Summary: | Modern computer systems are power or energy limited. While the number of transistors per chip continues to increase, classic Dennard voltage scaling has come to an end. Therefore, architects must improve a design's energy efficiency to continue to increase performance at historical rates, while staying within a system's power limit. Throughput processors, which use a large number of threads to tolerate
memory latency, have emerged as an energy-efficient platform for
achieving high performance on diverse workloads and are found in
systems ranging from cell phones to supercomputers. This work focuses
on graphics processing units (GPUs), which contain thousands of
threads per chip.
In this dissertation, I redesign the on-chip storage system of a
modern GPU to improve energy efficiency. Modern GPUs contain very large register files that consume between 15%-20% of the
processor's dynamic energy. Most values written into the register
file are only read a single time, often within a few instructions of
being produced. To optimize for these patterns, we explore various
designs for register file hierarchies. We study both a
hardware-managed register file cache and a software-managed operand register file. We evaluate the energy tradeoffs in varying the number of levels and the capacity of each level in the hierarchy. Our most efficient design reduces register file energy by 54%.

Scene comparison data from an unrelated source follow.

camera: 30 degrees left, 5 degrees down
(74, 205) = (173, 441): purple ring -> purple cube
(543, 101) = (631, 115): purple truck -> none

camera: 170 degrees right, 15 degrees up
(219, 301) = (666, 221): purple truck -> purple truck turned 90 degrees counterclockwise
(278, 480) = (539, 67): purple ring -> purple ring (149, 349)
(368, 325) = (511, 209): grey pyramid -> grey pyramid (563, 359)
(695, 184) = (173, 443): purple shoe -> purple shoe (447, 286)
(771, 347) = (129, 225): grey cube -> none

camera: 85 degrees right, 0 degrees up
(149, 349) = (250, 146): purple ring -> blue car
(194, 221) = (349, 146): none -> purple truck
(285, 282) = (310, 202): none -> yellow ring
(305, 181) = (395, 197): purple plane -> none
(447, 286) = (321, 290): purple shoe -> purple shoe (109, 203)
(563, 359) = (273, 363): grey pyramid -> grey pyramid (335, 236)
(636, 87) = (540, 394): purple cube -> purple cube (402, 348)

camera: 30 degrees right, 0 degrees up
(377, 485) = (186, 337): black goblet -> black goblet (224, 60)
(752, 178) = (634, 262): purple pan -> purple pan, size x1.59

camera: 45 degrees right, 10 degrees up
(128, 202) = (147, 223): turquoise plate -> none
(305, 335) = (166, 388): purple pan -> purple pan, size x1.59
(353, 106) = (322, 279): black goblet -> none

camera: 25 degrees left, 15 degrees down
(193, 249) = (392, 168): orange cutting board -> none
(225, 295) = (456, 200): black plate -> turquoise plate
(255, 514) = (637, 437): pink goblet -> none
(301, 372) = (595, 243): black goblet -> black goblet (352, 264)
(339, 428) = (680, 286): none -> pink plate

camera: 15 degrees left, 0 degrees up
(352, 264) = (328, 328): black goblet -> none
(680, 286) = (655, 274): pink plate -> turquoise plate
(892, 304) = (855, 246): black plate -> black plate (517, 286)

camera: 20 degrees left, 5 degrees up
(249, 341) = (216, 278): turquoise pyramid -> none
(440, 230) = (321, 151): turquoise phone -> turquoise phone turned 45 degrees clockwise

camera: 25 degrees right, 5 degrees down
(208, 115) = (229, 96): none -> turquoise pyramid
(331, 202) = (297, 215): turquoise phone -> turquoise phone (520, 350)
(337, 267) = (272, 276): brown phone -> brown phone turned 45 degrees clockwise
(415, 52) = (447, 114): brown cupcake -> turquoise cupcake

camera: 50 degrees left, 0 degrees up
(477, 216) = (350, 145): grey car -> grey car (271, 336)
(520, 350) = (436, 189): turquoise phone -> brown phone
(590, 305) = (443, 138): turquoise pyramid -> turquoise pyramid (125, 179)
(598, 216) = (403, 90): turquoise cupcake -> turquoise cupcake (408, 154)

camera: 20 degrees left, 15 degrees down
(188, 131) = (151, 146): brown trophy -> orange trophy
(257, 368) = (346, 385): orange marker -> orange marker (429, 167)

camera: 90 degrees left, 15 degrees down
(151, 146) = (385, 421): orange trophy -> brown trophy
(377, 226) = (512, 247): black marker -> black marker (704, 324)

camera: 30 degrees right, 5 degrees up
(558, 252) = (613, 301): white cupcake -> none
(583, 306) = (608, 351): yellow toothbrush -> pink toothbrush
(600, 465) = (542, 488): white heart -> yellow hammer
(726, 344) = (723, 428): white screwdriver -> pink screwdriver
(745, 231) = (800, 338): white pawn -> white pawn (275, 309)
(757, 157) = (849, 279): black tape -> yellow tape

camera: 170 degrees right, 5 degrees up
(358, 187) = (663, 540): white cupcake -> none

Beyond the register file, GPUs also contain on-chip scratchpad
memories and caches. Traditional systems have a fixed partitioning
between these three structures. Applications have diverse
requirements and often a single resource is most critical to
performance. We propose to unify the register file, primary data
cache, and scratchpad memory into a single structure that is
dynamically partitioned on a per-kernel basis to match the
application's needs.
The techniques proposed in this dissertation improve the utilization of on-chip memory, a scarce resource for systems with a large number of hardware threads. Making more efficient use of on-chip memory both improves performance and reduces energy. Future efficient systems will be achieved by the combination of several such techniques which
improve energy efficiency. === text
|